2. Everlasting destruction away from the presence of the Lord (2 Thess. 1:9).
3. Where people gnash their teeth in pain (Matt. 13:50).
4. Where the devil and the demons suffer (Matt. 25:41).
5. A gloomy dungeon (2 Pet. 2:4).
6. Where the worm never dies (Mark 9:48).
7. A fiery furnace (Matt. 13:42).
8. Where people will be salted with fire (Mark 9:49).
9. A place of weeping (Matt. 13:50).
10. A place of utter darkness (Jude 1:13).
11. A place of fiery flames (Luke 16:24).
12. A place of torment (Luke 16:28).
According to Christ, hell is a real place and many will choose to go there because of their rejection of Him. They choose materialism, pleasure, and the pride of life over the salvation of their souls and the eternal riches of Christ.
5. The final judgment of God at the Great White Throne.
Revelation 20:11–15: Then I saw a great white throne and him who was seated on it. From his presence, earth and sky fled away, and no place was found for them. 12 And I saw the dead, great and small, standing before the throne, and books were opened. Then another book was opened, which is the book of life. And the dead were judged by what was written in the books, according to what they had done. 13 And the sea gave up the dead who were in it, Death and Hades gave up the dead who were in them, and they were judged, each one of them, according to what they had done. 14 Then Death and Hades were thrown into the lake of fire. This is the second death, the lake of fire. 15 And if anyone's name was not found written in the book of life, he was thrown into the lake of fire.
6. Why does God give more time and attention to judgment than blessings?
In the two foundational passages given to the Israelites regarding blessings for obedience and curses for disobedience to God (Leviticus 26 and Deuteronomy 27 and 28), about 17% of the verses deal with blessings, and 83% deal with cursings.
Additionally, Christ followed this same pattern and talked more about hell than heaven.
This pattern reveals that God has designed the human heart in such a way that it responds better to warnings than blessings.

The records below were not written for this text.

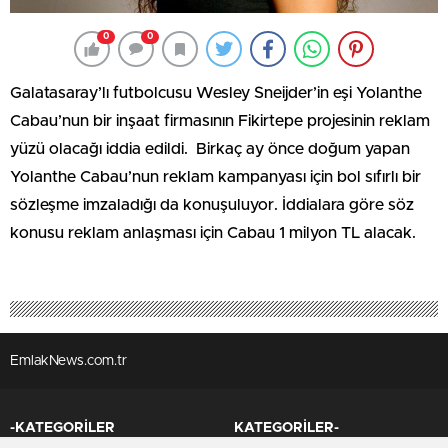
0
0
Galatasaray’lı futbolcusu Wesley Sneijder’in eşi Yolanthe
Cabau’nun bir inşaat firmasının Fikirtepe projesinin reklam
yüzü olacağı iddia edildi. Birkaç ay önce doğum yapan
Yolanthe Cabau’nun reklam kampanyası için bol sıfırlı bir
sözleşme imzaladığı da konuşuluyor. İddialara göre söz
konusu reklam anlaşması için Cabau 1 milyon TL alacak.
EmlakNews.com.tr
-KATEGORİLER
KATEGORİLER-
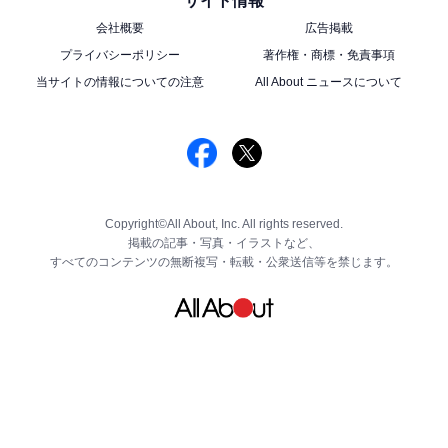
サイト情報
会社概要
広告掲載
プライバシーポリシー
著作権・商標・免責事項
当サイトの情報についての注意
All About ニュースについて
Copyright©All About, Inc. All rights reserved.
掲載の記事・写真・イラストなど、
すべてのコンテンツの無断複写・転載・公衆送信等を禁じます。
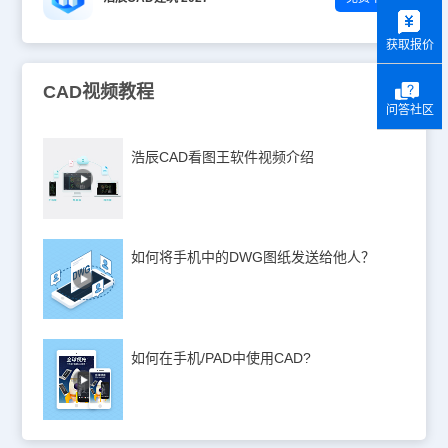
y
获取报价
CAD视频教程
问答社区
浩辰CAD看图王软件视频介绍
如何将手机中的DWG图纸发送给他人？
如何在手机/PAD中使用CAD?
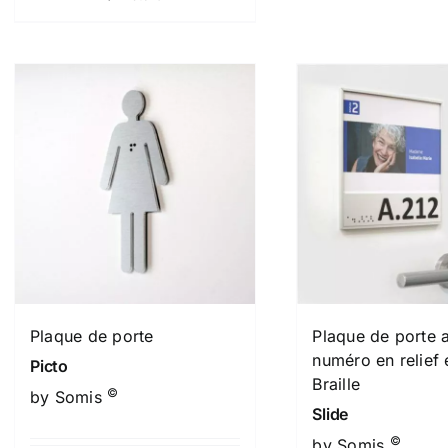
Plaque de porte
Plaque de porte 
numéro en relief 
Picto
Braille
©
by Somis
Slide
©
by Somis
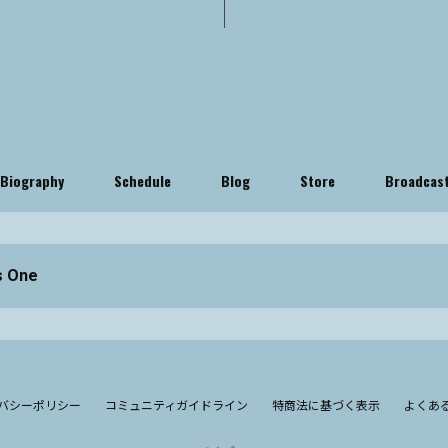
Biography
Schedule
Blog
Store
Broadcas
s One
バシーポリシー
コミュニティガイドライン
特商法に基づく表示
よくあ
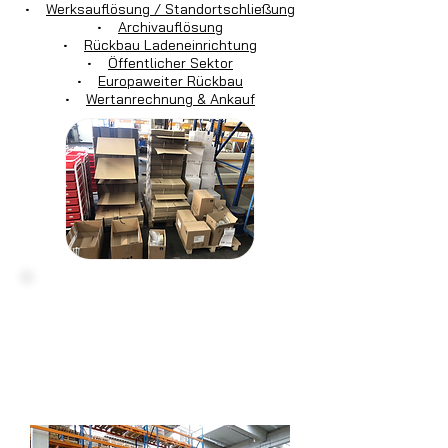
•
Werksauflösung / Standortschließung
•
Archivauflösung
•
Rückbau Ladeneinrichtung
•
Öffentlicher Sektor
•
Europaweiter Rückbau
•
Wertanrechnung & Ankauf
Haben Sie noch Fragen?
Kontaktieren
Sie uns einfach:
Montag - Freitag von 7:30 Uhr bis 16:30
Uhr
info@tecdienstleistungen.de
+49 4321 / 9985-20
Kostenloser Termin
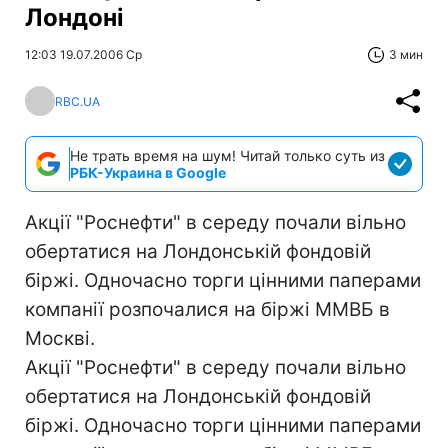
Лондоні
12:03 19.07.2006 Ср
3 мин
RBC.UA
Не трать время на шум! Читай только суть из
РБК-Украина в Google
Акції "Роснефти" в середу почали вільно
обертатися на Лондонській фондовій
біржі. Одночасно торги цінними паперами
компанії розпочалися на біржі ММВБ в
Москві.
Акції "Роснефти" в середу почали вільно
обертатися на Лондонській фондовій
біржі. Одночасно торги цінними паперами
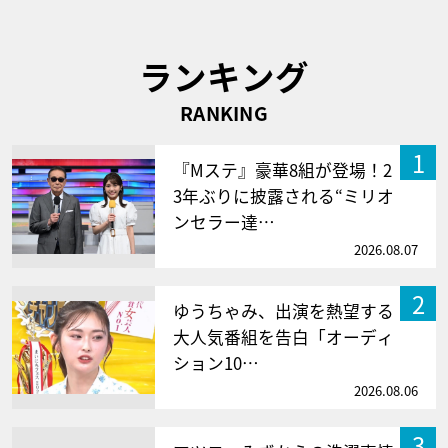
ランキング
RANKING
1
『Mステ』豪華8組が登場！2
3年ぶりに披露される“ミリオ
ンセラー達…
2026.08.07
2
ゆうちゃみ、出演を熱望する
大人気番組を告白「オーディ
ション10…
2026.08.06
3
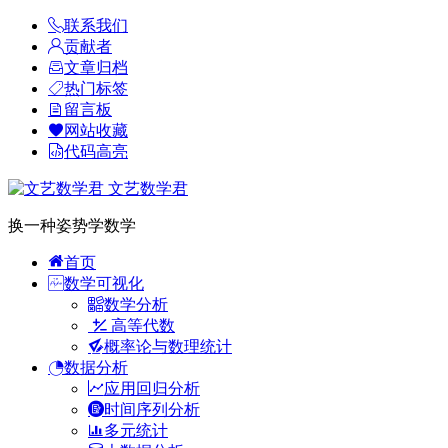
联系我们
贡献者
文章归档
热门标签
留言板
网站收藏
代码高亮
文艺数学君
换一种姿势学数学
首页
数学可视化
数学分析
高等代数
概率论与数理统计
数据分析
应用回归分析
时间序列分析
多元统计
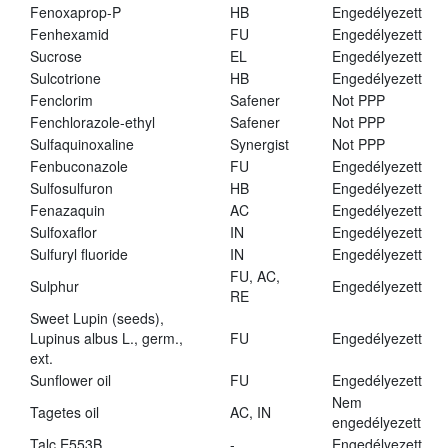
Fenoxaprop-P
HB
Engedélyezett
Fenhexamid
FU
Engedélyezett
Sucrose
EL
Engedélyezett
Sulcotrione
HB
Engedélyezett
Fenclorim
Safener
Not PPP
Fenchlorazole-ethyl
Safener
Not PPP
Sulfaquinoxaline
Synergist
Not PPP
Fenbuconazole
FU
Engedélyezett
Sulfosulfuron
HB
Engedélyezett
Fenazaquin
AC
Engedélyezett
Sulfoxaflor
IN
Engedélyezett
Sulfuryl fluoride
IN
Engedélyezett
FU, AC,
Sulphur
Engedélyezett
RE
Sweet Lupin (seeds),
Lupinus albus L., germ.,
FU
Engedélyezett
ext.
Sunflower oil
FU
Engedélyezett
Nem
Tagetes oil
AC, IN
engedélyezett
Talc E553B
-
Engedélyezett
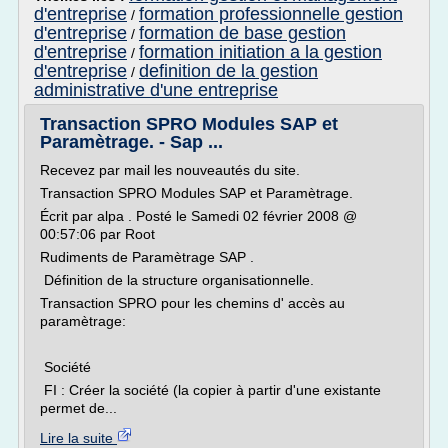
d'entreprise
formation professionnelle gestion
/
d'entreprise
formation de base gestion
/
d'entreprise
formation initiation a la gestion
/
d'entreprise
definition de la gestion
/
administrative d'une entreprise
Transaction SPRO Modules SAP et
Paramètrage. - Sap ...
Recevez par mail les nouveautés du site.
Transaction SPRO Modules SAP et Paramètrage.
Écrit par alpa . Posté le Samedi 02 février 2008 @
00:57:06 par Root
Rudiments de Paramètrage SAP .
Définition de la structure organisationnelle.
Transaction SPRO pour les chemins d' accès au
paramètrage:
Société
FI : Créer la société (la copier à partir d'une existante
permet de...
Lire la suite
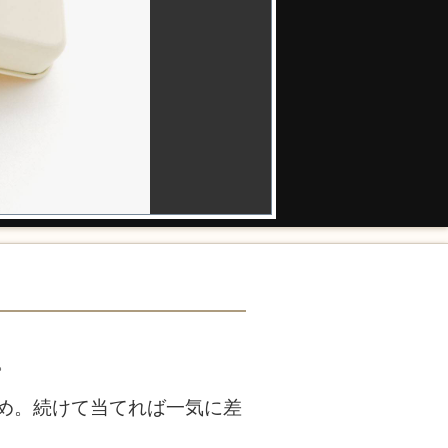
。
め。続けて当てれば一気に差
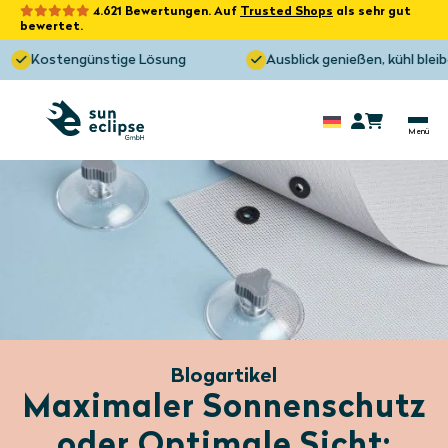
4.621 Bewertungen. Auf
Trusted Shops
als sehr gut
bewertet.
Kostengünstige Lösung
Ausblick genießen, kühl bleiben!
Blogartikel
Maximaler Sonnenschutz
oder Optimale Sicht:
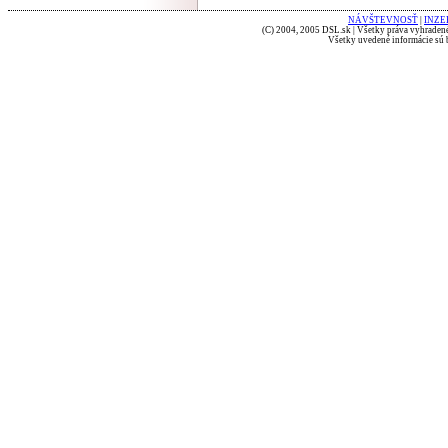
NÁVŠTEVNOSŤ
|
INZE
(C) 2004, 2005 DSL.sk | Všetky práva vyhradené
Všetky uvedené informácie sú b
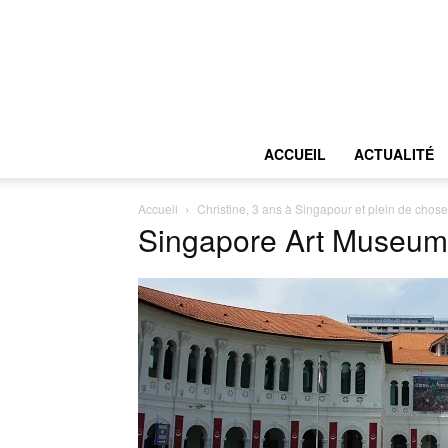
ACCUEIL
ACTUALITÉ
Accueil
Christine, 3 ans à Singapour et plein de chose
Singapore Art Museum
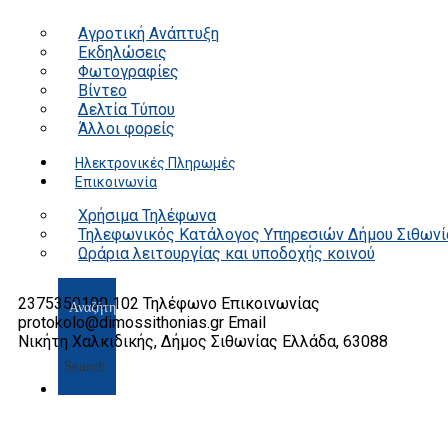
Αγροτική Ανάπτυξη
Εκδηλώσεις
Φωτογραφίες
Βίντεο
Δελτία Τύπου
Άλλοι φορείς
Ηλεκτρονικές Πληρωμές
Επικοινωνία
Χρήσιμα Τηλέφωνα
Τηλεφωνικός Κατάλογος Υπηρεσιών Δήμου Σιθωνί
Ωράρια λειτουργίας και υποδοχής κοινού
2375350100 102
Τηλέφωνο Επικοινωνίας
protokolo@dimossithonias.gr
Email
Νικήτη Χαλκιδικής, Δήμος Σιθωνίας
Ελλάδα, 63088
Search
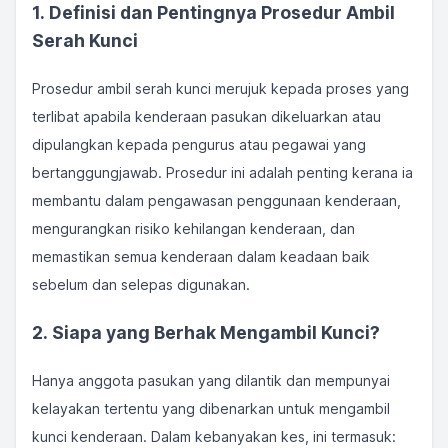
1. Definisi dan Pentingnya Prosedur Ambil
Serah Kunci
Prosedur ambil serah kunci merujuk kepada proses yang
terlibat apabila kenderaan pasukan dikeluarkan atau
dipulangkan kepada pengurus atau pegawai yang
bertanggungjawab. Prosedur ini adalah penting kerana ia
membantu dalam pengawasan penggunaan kenderaan,
mengurangkan risiko kehilangan kenderaan, dan
memastikan semua kenderaan dalam keadaan baik
sebelum dan selepas digunakan.
2. Siapa yang Berhak Mengambil Kunci?
Hanya anggota pasukan yang dilantik dan mempunyai
kelayakan tertentu yang dibenarkan untuk mengambil
kunci kenderaan. Dalam kebanyakan kes, ini termasuk:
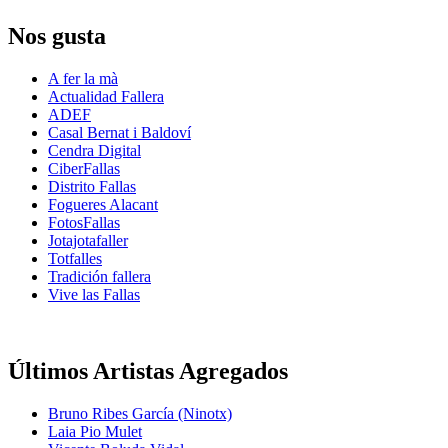
Nos gusta
A fer la mà
Actualidad Fallera
ADEF
Casal Bernat i Baldoví
Cendra Digital
CiberFallas
Distrito Fallas
Fogueres Alacant
FotosFallas
Jotajotafaller
Totfalles
Tradición fallera
Vive las Fallas
Últimos Artistas Agregados
Bruno Ribes García (Ninotx)
Laia Pio Mulet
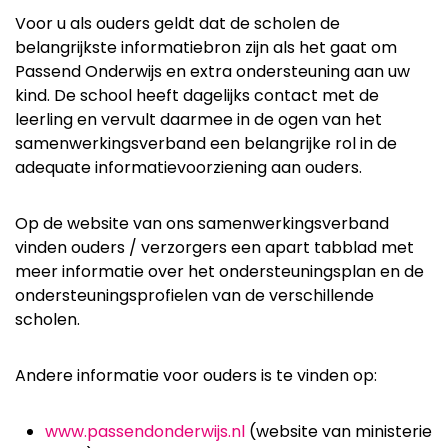
Voor u als ouders geldt dat de scholen de
belangrijkste informatiebron zijn als het gaat om
Passend Onderwijs en extra ondersteuning aan uw
kind. De school heeft dagelijks contact met de
leerling en vervult daarmee in de ogen van het
samenwerkingsverband een belangrijke rol in de
adequate informatievoorziening aan ouders.
Op de website van ons samenwerkingsverband
vinden ouders / verzorgers een apart tabblad met
meer informatie over het ondersteuningsplan en de
ondersteuningsprofielen van de verschillende
scholen.
Andere informatie voor ouders is te vinden op:
www.passendonderwijs.nl
(website van ministerie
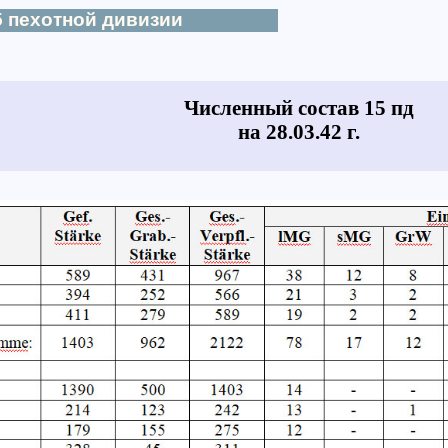
 пехотной дивизии
Численный состав 15 пд
на 28.03.42 г.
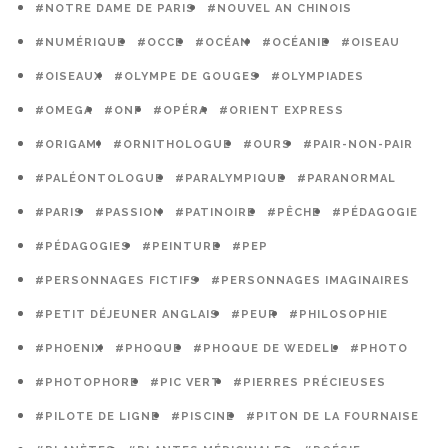
#NOTRE DAME DE PARIS
#NOUVEL AN CHINOIS
#NUMÉRIQUE
#OCCE
#OCÉAN
#OCÉANIE
#OISEAU
#OISEAUX
#OLYMPE DE GOUGES
#OLYMPIADES
#OMEGA
#ONF
#OPÉRA
#ORIENT EXPRESS
#ORIGAMI
#ORNITHOLOGUE
#OURS
#PAIR-NON-PAIR
#PALÉONTOLOGUE
#PARALYMPIQUE
#PARANORMAL
#PARIS
#PASSION
#PATINOIRE
#PÊCHE
#PÉDAGOGIE
#PÉDAGOGIES
#PEINTURE
#PEP
#PERSONNAGES FICTIFS
#PERSONNAGES IMAGINAIRES
#PETIT DÉJEUNER ANGLAIS
#PEUR
#PHILOSOPHIE
#PHOENIX
#PHOQUE
#PHOQUE DE WEDELL
#PHOTO
#PHOTOPHORE
#PIC VERT
#PIERRES PRÉCIEUSES
#PILOTE DE LIGNE
#PISCINE
#PITON DE LA FOURNAISE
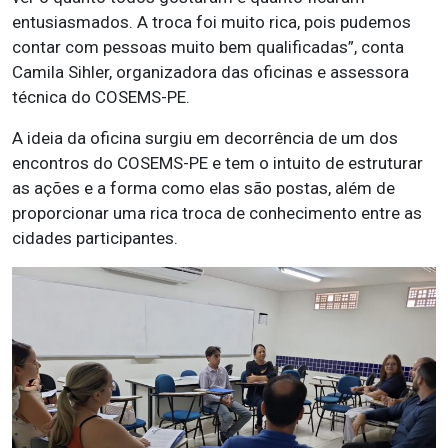
entusiasmados. A troca foi muito rica, pois pudemos
contar com pessoas muito bem qualificadas”, conta
Camila Sihler, organizadora das oficinas e assessora
técnica do COSEMS-PE.
A ideia da oficina surgiu em decorrência de um dos
encontros do COSEMS-PE e tem o intuito de estruturar
as ações e a forma como elas são postas, além de
proporcionar uma rica troca de conhecimento entre as
cidades participantes.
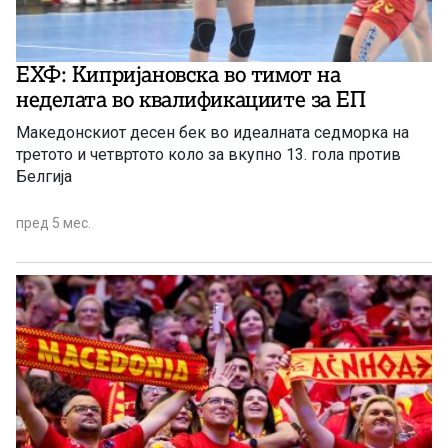
ЕХФ: Кипријановска во тимот на
неделата во квалификациите за ЕП
Македонскиот десен бек во идеалната седморка на
третото и четвртото коло за вкупно 13. гола против
Белгија
пред 5 мес.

This is so because blessings are optional, but judgment is not. I can choose the blessings if I want, but I can’t choose to escape judgment for disobedience.
Faith Lesson from the Kidron Valley
1. Do we realize God is a God of love, but He is also a God of justice?
2. Do we realize the reality of the judgments of God?
3. Do we believe in a literal hell and do we talk about it like Christ did?
4. Do we understand that God has done everything possible to save us, but if we reject Him then we are choosing separation from Him in hell instead?
5. Have I received Christ as my Savior and am I living for Him?
6. Am I telling others about Christ’s offer of eternal life?